Странно, про крылья птицы говорят все: приготовьте гостям комнаты в южном крыле; поищи в чулане в северном крыле… А когда я говорю про брюшко или головку дома-птицы, смеется даже нянюшка Пелагея. Но какая же разница?
Вместо лапок у птицы широкая полукруглая лестница. На ее ступенях удобно спать собакам – когда я выхожу утром, они похожи на разбежавшиеся разноцветные клубки шерсти из нянюшкиной корзинки. Увидев меня, собаки сразу вскакивают и бегут за мной к конюшне. Я раздаю им вкусности из кулька, который припасен с обеда и ужина. Псы смешно грызутся между собой и вертятся у меня под ногами. Когда я была меньше, большие собаки часто роняли меня, и я катилась вниз по ступенькам, набивая красивые синяки, которые потом по неделе меняли цвет и оттенки, прямо как закатное небо над полем. Теперь я легко могу приструнить собак криком или пинками. Феклуша говорит: «Барышня у нас как попрошайка с ярмарки – объедки в кулек собирает» – и еще: «Собачья прынцесса».

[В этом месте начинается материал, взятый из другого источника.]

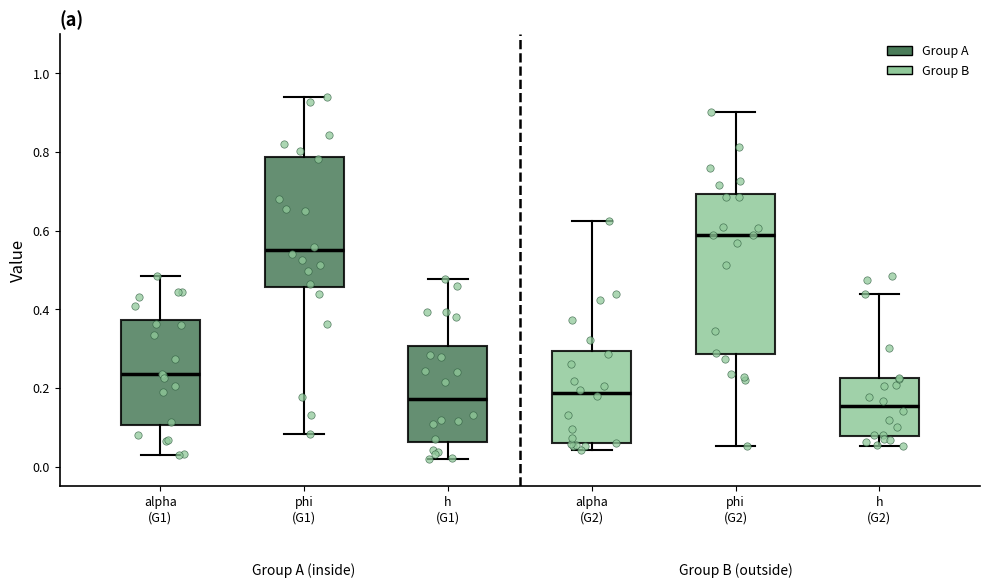

Reading left to right, read every box against the y-axis: the position of its median line, the range the box covers, and the ends of its whiskers. The values are not printed on the chart, so give them approximately, as read against the axis.

alpha (G1): median 0.24, box 0.10 to 0.38, whiskers 0.02 to 0.48
phi (G1): median 0.56, box 0.46 to 0.78, whiskers 0.08 to 0.94
h (G1): median 0.18, box 0.06 to 0.30, whiskers 0.02 to 0.48
alpha (G2): median 0.18, box 0.06 to 0.30, whiskers 0.04 to 0.62
phi (G2): median 0.58, box 0.28 to 0.70, whiskers 0.06 to 0.90
h (G2): median 0.16, box 0.08 to 0.22, whiskers 0.06 to 0.44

К западу от дома-птицы – старый парк. С одной стороны его окаймляет речка Сазанка, с другой – Новая дорога, которая ведет в Торбеевку и дальше – в Калугу и Москву. Через парк от развилки с вазонами почти полверсты ведет гостя усадьбы подъездная аллея. Ближе к дому она выстроена из старых лип, а на въезде – из сосен с розоватыми стволами. Самое любимое для меня место в парке – большой тенистый, наполовину заросший ряской и кувшинками пруд с островком посередине и ажурной беседкой-пагодой на нем. С берега и с островка в пруд сходят мостки, а к мосткам привязана маленькая расписная лодочка. Нянюшка не разрешала мне на ней кататься, опасаясь, что я немедленно утону в пруду, а она ничего не сумеет сделать (Пелагея не умеет плавать). Но когда я стала кидаться в пруд прямо в одежде и в ботинках, добираться до островка вплавь и возвращаться домой вся мокрая и опутанная водорослями, отец распорядился выдавать Степке весла и разрешил нам пользоваться лодочкой.

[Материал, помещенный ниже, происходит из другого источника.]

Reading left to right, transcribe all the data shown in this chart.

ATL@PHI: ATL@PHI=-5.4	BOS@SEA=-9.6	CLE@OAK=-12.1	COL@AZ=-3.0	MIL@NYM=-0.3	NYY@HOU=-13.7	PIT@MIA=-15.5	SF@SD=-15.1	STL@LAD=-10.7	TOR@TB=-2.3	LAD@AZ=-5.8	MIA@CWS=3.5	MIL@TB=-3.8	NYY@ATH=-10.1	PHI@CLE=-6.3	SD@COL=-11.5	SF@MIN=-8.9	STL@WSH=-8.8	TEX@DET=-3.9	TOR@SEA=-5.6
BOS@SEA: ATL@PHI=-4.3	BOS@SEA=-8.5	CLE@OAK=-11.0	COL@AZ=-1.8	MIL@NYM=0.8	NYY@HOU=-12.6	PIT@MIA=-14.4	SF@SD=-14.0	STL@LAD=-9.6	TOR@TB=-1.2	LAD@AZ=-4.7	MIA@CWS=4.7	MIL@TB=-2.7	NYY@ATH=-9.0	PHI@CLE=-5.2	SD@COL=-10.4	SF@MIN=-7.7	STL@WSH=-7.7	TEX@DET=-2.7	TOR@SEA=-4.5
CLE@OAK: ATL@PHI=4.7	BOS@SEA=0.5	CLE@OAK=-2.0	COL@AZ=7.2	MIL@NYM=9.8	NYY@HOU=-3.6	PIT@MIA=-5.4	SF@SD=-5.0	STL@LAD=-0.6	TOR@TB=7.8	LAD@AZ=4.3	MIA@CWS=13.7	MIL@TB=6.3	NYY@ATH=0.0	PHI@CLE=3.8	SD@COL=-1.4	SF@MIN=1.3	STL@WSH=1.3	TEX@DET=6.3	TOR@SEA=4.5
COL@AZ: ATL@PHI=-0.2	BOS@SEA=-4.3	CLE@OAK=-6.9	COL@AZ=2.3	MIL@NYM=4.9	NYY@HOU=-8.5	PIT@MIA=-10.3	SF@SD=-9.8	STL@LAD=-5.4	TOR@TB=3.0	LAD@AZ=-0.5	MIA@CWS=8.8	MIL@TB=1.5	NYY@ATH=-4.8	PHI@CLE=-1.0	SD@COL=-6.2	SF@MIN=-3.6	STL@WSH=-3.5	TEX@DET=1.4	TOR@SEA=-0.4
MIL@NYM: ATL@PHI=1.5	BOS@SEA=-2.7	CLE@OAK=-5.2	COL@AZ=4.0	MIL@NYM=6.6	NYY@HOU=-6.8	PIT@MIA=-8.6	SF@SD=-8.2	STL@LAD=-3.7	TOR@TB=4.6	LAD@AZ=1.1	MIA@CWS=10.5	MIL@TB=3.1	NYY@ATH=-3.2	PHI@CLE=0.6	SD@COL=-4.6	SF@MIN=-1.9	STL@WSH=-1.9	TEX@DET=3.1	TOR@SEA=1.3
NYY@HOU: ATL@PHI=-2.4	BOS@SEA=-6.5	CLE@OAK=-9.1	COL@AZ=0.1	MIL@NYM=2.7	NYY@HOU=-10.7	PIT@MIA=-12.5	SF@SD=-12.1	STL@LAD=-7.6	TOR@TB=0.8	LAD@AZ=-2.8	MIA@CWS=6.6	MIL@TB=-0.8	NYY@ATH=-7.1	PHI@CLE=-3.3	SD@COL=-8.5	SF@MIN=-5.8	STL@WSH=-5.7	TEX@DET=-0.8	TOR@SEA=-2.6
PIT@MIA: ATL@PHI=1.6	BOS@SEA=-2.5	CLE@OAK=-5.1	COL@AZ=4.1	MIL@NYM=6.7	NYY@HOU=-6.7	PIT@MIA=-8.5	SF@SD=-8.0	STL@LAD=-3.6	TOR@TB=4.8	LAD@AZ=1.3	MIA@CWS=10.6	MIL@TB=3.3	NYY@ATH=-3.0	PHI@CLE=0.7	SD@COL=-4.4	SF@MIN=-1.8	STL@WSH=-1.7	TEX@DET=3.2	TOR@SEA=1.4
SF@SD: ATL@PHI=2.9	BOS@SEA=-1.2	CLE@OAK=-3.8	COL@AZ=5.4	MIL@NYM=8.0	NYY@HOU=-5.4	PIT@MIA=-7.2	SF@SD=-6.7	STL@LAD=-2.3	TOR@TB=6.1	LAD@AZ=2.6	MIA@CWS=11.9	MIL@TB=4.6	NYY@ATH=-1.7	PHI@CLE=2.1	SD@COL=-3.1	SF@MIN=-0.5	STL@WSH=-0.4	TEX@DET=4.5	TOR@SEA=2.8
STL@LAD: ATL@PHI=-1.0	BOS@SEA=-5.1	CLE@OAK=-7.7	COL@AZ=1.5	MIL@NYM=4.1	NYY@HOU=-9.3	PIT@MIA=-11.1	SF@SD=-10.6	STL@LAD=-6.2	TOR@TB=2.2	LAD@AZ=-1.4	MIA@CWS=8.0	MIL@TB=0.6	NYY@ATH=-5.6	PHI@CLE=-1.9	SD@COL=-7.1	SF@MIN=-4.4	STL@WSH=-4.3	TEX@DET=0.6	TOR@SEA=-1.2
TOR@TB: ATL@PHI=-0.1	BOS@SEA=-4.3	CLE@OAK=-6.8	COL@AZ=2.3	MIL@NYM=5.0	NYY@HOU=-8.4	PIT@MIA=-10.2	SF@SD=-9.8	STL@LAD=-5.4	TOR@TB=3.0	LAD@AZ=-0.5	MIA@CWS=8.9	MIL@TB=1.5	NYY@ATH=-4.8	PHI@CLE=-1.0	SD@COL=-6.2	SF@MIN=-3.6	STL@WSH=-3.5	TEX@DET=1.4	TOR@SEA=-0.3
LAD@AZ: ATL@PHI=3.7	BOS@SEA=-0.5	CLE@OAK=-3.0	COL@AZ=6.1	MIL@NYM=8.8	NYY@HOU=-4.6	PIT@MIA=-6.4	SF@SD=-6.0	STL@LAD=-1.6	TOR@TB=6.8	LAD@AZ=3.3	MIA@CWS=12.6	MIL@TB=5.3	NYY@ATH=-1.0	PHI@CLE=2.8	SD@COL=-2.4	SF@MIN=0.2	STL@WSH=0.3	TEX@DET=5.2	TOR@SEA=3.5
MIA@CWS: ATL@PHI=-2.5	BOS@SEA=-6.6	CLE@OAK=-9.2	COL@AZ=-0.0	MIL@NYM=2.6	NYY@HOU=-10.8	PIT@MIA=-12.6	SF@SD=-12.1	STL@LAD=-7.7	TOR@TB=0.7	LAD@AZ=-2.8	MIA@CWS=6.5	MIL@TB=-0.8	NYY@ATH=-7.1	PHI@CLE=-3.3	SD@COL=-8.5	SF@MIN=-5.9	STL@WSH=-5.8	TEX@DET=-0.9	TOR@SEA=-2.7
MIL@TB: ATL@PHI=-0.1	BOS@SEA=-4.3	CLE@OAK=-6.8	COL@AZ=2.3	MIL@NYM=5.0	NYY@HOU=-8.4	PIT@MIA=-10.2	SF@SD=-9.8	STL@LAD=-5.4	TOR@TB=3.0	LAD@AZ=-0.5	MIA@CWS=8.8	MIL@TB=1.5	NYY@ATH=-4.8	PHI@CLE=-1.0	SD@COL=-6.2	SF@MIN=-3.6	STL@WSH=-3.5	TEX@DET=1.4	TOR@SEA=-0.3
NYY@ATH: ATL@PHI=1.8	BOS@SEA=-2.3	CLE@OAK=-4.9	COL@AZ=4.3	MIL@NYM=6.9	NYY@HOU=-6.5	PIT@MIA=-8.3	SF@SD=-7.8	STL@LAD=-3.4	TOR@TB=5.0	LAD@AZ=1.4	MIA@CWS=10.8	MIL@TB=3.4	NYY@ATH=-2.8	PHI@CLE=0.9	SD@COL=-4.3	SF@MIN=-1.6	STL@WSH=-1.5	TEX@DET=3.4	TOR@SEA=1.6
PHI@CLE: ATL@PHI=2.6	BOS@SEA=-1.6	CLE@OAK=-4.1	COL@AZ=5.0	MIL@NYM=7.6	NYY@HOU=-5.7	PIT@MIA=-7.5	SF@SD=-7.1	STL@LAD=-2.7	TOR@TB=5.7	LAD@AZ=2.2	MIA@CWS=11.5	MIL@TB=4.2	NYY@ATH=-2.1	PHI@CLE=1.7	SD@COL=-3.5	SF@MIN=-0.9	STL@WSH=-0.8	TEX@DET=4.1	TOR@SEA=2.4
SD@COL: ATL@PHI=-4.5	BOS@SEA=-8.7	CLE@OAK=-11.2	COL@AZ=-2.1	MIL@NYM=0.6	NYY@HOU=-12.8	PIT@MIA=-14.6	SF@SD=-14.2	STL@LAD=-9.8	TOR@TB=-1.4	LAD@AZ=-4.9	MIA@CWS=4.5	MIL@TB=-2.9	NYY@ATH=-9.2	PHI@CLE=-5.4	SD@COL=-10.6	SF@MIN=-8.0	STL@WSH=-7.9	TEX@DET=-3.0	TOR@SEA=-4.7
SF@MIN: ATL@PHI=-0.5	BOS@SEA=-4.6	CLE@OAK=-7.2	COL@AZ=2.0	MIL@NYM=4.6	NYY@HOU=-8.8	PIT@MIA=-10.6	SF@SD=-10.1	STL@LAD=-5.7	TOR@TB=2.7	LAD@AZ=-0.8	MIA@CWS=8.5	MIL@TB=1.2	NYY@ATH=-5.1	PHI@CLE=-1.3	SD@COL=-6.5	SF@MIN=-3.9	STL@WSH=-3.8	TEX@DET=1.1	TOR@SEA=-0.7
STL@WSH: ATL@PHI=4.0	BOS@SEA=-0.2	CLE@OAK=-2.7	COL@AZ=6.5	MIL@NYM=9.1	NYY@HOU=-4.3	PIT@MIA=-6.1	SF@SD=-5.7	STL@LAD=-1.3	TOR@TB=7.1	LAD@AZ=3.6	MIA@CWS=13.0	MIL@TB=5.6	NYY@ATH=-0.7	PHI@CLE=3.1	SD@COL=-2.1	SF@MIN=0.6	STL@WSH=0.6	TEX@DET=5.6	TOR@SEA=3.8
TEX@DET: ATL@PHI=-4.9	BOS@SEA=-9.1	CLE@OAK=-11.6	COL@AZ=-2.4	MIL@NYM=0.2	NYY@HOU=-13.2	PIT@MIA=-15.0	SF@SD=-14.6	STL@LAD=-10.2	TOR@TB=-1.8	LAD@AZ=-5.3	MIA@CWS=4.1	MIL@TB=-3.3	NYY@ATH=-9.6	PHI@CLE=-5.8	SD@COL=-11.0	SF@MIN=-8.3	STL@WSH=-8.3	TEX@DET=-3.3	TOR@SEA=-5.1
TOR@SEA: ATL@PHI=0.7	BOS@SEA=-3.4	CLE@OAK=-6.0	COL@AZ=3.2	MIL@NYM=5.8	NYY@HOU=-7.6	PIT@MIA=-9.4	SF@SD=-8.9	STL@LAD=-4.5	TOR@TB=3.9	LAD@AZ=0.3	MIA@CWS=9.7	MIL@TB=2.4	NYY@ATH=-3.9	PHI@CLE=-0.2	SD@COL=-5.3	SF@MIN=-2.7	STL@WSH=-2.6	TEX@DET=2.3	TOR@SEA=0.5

К востоку от Синей Птицы вниз с холма расстилаются пашни, луга, перелески и лежащее в распадке озеро Удолье. К тому же над всем этим простором каждое утро еще и восходит солнце. Когда я была маленькой, я просто не могла всего этого вынести и начинала по-звериному выть от сочной избыточности этой величественной картины. «Пора вставать и за дело браться. Уж барышня на рассвет завыла», – говорили слуги. В конце концов, по договоренности с отцом, нянюшка стала укладывать меня спать в северном крыле, в комнате, оба окна которой выходили в кусты сирени. После, днем, меня отправляли в мою светлицу наверх, и я там играла (если можно было так назвать мои обычные занятия) и уже с интересом смотрела в окно на расстилавшийся до горизонта вид. Держать меня все время на первом этаже в одном из крыльев было невозможно, так как уже лет трех я легко взбиралась на подоконник и выпрыгивала из окна наружу. Стекло в раме меня при этом не останавливало. Пару раз порезав руки и ноги, я научилась выбивать его подручными предметами. Высота же светлицы и довольно резко уходящий вниз восточный склон холма все-таки заставлял меня быть осторожной: я подолгу сидела на подоконнике, но никогда не пыталась спрыгнуть вниз.
Больше, чем сам дом, меня всегда интересовали принадлежащие усадьбе службы – конюшня, коровник, прачечная, каретный сарай с сеновалом, оранжереи, огороды. В домике садовника Филимона и на конюшне я проводила едва ли не больше времени, чем в господском доме. Бездетные Филимон и его жена Акулина вырезали для меня смешных лошадок из игральных карт, делали игрушечные яблоки и груши из папье-маше и с сочувственным умилением смотрели, как я все это ломаю. «Сиротка наша», – говорили они, а нянюшка Пелагея злобно фыркала в старом продавленном кресле у печи-голландки, попивая чай с вареньем, который подносила ей Акулина, знатная огородница, выращивавшая отменные, всем на зависть, спаржу и артишоки. «В самом Париже такого не едали», – признавались гости усадьбы. Акулине доносили лакеи, и она лучилась тихой, несуетной гордостью мастера. Только в самом начале жизни меня пытались ограничивать в этих прогулках. Потом поняли, что лошади, козы, коровы, собаки и птицы не представляют для меня никакой опасности. А я – для них. Когда я исчезала из дома, все его обитатели вздыхали с облегчением. Хотя и были обязаны отслеживать мое местопребывание.